In May 2013, for example, she handed down a 252-year sentence against the ‘Axe Man' Shepherd Moyo, a serial rapist. Masipa gave him 15 years for each of his 11 counts of robbery, 12 years for attempted murder and life sentences for three rape charges.

She said in her judgment that the three rape victims of the man who carried out a spate of house robberies in northern Johannesburg had been left traumatised for life and his lack of remorse made it unlikely that he could be rehabilitated.

‘The worst, in my view, is that he attacked and raped the victims in the sanctity of their own homes where they thought they were safe,' she said.

In 2009, Masipa handed down a life sentence to a policeman, Freddy Mashamba, who shot and killed his former wife after a row over their divorce settlement. ‘No one is above the law. You deserve to go to jail for life because you are not a protector. You are a killer,' Masipa told him.

She has also presided over other high-profile matters that have featured in the media spotlight. She heard the case involving the dismissal of Eskom chief executive Jacob Maroga and his claim for R85 million in compensation, where she ruled in favour of Eskom and the Department of Public Enterprises. In her judgment, she commented on the government's powers in relation to stateowned enterprises, saying: ‘A shareholder does not have the right to interfere in the decision-making of the board in respect to the company's internal affairs.'

Masipa also ruled in a landmark judgment in the case of the
Blue Moonlight Properties 39 v Occupiers Saratoga Avenue and the City of Johannesburg
, where she found that the city had failed to fulfil its obligations to find alternative accommodation for squatters threatened with eviction from old warehouses in Berea. ‘It is clear that the city is trying to distance itself from the problems of the unlawful occupiers in this matter,' she ruled.

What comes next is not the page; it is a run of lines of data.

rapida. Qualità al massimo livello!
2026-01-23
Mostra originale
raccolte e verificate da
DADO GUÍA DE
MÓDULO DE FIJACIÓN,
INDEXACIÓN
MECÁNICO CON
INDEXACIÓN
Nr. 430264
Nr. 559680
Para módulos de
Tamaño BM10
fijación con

Being one of the few black female judges in the country currently on the bench, she says in
Courting Justice
that she hopes her presence encourages more people to seek out justice:

What is most challenging is the fact that when black people in particular see you sitting there, you know that they expect a lot from you, and you just have to live up to that. Sometimes it's not that easy, sometimes the woman comes before your court and she's saying to herself, ‘Well she's black, she's a woman, she must understand this.' But you still have to look at what the law says. You will look at it with different eyes because you're compassionate, you might make things, you might make things easier for her by explaining things and not being too hard on her. But not everyone understands that.